Really simple wrapper around XHR that provides a few bits of nice functionality, exposes the XHR object wherever relevant, and returns an ES6 Promise (or whatever Promise is set to globally, if you want to use something else).
The idea was to make a pragmatic library that's pre-configured for the 90% use case, but override-able for anyone that wants to do anything a bit off the beaten track.
For instance, the library is by default set up to send/receive JSON (with the associated headers and parser/dumper already set up), but if you wanted to use something like XML, it's easy enough to override that with a few lines.
It's lightweight, has no dependencies (other than having ES6 polyfills available), and adds pretty much no overhead over the standard XHR API.

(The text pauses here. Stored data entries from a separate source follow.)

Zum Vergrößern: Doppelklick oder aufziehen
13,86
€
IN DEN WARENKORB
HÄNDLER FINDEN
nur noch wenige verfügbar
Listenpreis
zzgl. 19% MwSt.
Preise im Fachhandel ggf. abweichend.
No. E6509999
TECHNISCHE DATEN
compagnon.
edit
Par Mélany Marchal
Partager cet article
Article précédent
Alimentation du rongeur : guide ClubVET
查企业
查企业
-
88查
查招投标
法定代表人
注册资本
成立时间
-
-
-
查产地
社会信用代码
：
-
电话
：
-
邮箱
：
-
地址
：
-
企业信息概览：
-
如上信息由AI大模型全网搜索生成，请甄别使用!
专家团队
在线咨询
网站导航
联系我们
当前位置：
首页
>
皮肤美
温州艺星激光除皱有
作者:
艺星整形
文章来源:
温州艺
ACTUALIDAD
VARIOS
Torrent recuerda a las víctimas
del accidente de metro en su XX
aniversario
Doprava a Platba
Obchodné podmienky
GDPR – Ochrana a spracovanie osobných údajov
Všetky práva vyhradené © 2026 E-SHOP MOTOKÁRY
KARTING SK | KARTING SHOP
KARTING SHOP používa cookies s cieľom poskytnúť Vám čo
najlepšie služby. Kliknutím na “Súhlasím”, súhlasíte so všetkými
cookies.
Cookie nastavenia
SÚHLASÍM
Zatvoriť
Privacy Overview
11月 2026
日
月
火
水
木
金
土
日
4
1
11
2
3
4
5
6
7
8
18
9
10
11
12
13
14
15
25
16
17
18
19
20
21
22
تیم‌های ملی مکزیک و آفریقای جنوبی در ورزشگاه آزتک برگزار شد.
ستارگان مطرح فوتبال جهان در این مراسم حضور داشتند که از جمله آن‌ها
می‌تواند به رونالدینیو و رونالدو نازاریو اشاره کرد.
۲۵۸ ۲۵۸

xr.get('/api/items', {take: 5})
.then(res => console.log(res.data));
xr.post('/api/item', {name: 'hello'})
.then(res => console.log("new item", res.data));
Extended syntax:
xr({
method: xr.Methods.GET,
url: '/api/items',
params: {take: 5},
events: {
progress: (xhr, xhrProgressEvent) => {
console.log("xhr", xhr);
console.log("progress", xhrProgressEvent);
}
}
});
Custom promise class (will be instantiated with new
):
xr.get('/url', {}, {
promise: myPromiseClass
});
Raw mode (data is not dumped/loaded):
xr.put('/url', 'some data', {
raw: true
});
Custom dump/load:
xr.post('/url', {'some': 'data'}, {
dump: data => msgpack.encode(data),
load: data => msgpack.decode(data)
});
API is simple, for now consult source.
- Returns ES6 promises.
- Has query parameter generation.
- Supports events.
You can do some quick aliases to requests, for instance:
xr.get('/my-url')
There must be a polyfill that supports at least the standard ES6 promise API (xr will use whatever's there), and Object.assign().